## Machine-readable hardware designs
--------

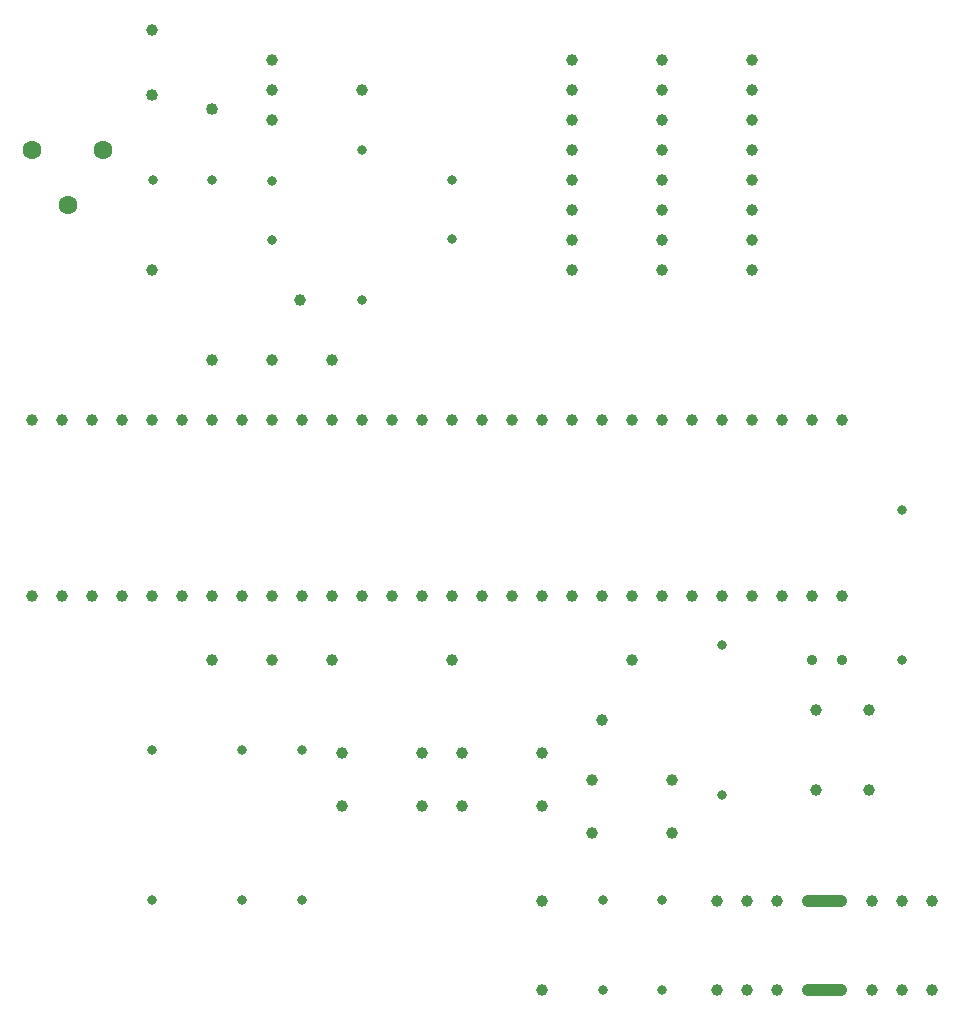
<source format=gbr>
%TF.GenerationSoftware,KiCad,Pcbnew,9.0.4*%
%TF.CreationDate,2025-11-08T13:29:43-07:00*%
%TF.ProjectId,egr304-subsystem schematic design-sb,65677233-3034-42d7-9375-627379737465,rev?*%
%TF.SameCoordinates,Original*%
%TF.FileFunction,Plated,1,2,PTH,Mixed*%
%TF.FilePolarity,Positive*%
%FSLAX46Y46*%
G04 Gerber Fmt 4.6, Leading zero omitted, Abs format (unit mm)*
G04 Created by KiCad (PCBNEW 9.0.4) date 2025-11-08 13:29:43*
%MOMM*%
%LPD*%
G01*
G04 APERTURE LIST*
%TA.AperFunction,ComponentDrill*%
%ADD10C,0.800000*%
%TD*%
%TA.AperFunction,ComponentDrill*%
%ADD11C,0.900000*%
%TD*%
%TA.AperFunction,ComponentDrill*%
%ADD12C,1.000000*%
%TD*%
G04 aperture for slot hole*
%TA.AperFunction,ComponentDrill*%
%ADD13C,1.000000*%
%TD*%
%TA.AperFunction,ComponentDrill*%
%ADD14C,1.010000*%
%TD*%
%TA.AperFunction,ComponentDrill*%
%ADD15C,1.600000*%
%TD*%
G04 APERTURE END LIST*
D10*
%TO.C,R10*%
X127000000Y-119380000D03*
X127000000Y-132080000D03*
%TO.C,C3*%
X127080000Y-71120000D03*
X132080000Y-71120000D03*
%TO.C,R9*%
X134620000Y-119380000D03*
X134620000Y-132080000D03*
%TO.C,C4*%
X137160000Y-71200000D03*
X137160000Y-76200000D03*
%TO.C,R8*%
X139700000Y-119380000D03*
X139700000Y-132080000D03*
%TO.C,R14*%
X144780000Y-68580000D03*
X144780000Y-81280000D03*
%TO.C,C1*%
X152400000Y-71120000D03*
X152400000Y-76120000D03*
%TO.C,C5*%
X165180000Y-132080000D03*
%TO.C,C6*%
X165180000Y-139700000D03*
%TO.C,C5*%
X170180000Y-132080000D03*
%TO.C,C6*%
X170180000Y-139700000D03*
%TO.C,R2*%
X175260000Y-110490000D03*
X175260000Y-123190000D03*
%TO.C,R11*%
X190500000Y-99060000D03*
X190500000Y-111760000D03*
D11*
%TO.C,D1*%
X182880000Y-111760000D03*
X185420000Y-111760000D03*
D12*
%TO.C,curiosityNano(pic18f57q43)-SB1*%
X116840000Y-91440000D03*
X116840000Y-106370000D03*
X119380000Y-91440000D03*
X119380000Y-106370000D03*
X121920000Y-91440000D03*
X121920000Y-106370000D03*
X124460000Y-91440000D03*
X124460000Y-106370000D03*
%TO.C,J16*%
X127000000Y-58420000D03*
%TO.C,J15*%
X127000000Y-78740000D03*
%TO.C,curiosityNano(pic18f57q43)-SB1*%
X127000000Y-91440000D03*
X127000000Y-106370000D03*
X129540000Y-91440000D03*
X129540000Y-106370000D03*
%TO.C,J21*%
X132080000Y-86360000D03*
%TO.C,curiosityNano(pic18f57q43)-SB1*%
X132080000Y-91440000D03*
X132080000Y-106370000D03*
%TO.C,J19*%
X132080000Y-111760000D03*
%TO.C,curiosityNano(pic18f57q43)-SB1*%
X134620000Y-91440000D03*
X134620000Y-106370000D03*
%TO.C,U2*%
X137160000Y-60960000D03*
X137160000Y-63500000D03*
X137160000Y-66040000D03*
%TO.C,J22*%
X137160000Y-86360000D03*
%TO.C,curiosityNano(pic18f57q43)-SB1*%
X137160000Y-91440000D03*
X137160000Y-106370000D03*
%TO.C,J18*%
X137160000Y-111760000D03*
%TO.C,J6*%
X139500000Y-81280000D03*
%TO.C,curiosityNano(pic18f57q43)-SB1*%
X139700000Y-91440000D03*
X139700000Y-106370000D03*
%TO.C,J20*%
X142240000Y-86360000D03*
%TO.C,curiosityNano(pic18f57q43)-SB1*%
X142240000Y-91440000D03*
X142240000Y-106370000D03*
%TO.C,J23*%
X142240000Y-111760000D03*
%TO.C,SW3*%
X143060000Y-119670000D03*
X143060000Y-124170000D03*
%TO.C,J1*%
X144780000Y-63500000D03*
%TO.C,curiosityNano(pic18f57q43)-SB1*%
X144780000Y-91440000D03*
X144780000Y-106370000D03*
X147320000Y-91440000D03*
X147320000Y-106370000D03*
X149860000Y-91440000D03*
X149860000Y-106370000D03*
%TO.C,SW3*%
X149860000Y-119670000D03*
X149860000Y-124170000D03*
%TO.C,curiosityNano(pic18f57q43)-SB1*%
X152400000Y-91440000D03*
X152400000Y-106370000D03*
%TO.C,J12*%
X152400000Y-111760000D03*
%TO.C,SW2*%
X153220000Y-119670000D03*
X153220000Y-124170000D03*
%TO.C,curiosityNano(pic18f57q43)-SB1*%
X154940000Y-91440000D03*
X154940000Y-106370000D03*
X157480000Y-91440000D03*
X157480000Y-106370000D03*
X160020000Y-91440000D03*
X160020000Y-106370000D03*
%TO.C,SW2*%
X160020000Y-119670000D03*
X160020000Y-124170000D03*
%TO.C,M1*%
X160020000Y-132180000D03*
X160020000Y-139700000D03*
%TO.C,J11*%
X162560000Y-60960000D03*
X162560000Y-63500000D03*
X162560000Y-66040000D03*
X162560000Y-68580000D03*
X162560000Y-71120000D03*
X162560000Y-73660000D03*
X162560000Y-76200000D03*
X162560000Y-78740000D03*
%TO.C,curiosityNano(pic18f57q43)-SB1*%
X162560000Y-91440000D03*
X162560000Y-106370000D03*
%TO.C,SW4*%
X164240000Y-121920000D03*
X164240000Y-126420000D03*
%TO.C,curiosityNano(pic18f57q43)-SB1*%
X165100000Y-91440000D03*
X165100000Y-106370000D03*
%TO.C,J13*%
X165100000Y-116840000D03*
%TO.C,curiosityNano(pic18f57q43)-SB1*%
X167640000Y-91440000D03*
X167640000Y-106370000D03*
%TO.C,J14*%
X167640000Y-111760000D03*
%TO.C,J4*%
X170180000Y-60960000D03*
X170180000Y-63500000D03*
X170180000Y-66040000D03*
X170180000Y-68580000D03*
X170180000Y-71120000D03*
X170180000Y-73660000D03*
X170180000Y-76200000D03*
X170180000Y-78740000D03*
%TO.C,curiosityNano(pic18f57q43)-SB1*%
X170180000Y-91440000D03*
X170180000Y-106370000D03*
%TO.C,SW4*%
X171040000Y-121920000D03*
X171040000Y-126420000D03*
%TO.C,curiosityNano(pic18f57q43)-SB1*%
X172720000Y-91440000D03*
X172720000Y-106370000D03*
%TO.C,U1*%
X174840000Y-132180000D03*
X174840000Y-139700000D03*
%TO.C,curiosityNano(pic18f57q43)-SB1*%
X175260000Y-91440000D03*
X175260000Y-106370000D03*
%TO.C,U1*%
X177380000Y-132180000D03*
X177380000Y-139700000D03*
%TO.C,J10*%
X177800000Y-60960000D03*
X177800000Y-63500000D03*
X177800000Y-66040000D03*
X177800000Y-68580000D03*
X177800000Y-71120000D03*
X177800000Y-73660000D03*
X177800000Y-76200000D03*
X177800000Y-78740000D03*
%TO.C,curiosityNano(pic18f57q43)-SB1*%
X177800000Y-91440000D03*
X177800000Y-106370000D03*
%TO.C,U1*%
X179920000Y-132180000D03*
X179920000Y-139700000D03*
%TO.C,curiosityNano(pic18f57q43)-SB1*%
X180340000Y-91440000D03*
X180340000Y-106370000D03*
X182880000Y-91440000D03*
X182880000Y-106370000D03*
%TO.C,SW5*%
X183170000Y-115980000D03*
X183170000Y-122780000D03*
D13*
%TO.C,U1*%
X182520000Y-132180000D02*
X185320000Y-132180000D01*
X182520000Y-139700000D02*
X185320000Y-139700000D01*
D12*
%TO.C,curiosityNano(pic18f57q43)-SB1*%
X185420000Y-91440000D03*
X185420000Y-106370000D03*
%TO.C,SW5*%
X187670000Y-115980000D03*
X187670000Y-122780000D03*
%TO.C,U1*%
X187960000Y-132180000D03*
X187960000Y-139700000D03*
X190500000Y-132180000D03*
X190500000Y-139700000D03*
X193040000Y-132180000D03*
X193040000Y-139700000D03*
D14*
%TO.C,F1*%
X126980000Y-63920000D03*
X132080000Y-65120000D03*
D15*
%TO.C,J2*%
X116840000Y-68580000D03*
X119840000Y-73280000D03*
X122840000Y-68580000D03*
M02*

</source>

--------

## WHAT TO PRODUCE
Please give back exactly the lines from the first line of the records above through the line containing "G04 aperture for slot hole*", only those and both included, with the pictures removed.

## RESPONSE TO THE EXERCISE
<source format=gbr>
%TF.GenerationSoftware,KiCad,Pcbnew,9.0.4*%
%TF.CreationDate,2025-11-08T13:29:43-07:00*%
%TF.ProjectId,egr304-subsystem schematic design-sb,65677233-3034-42d7-9375-627379737465,rev?*%
%TF.SameCoordinates,Original*%
%TF.FileFunction,Plated,1,2,PTH,Mixed*%
%TF.FilePolarity,Positive*%
%FSLAX46Y46*%
G04 Gerber Fmt 4.6, Leading zero omitted, Abs format (unit mm)*
G04 Created by KiCad (PCBNEW 9.0.4) date 2025-11-08 13:29:43*
%MOMM*%
%LPD*%
G01*
G04 APERTURE LIST*
%TA.AperFunction,ComponentDrill*%
%ADD10C,0.800000*%
%TD*%
%TA.AperFunction,ComponentDrill*%
%ADD11C,0.900000*%
%TD*%
%TA.AperFunction,ComponentDrill*%
%ADD12C,1.000000*%
%TD*%
G04 aperture for slot hole*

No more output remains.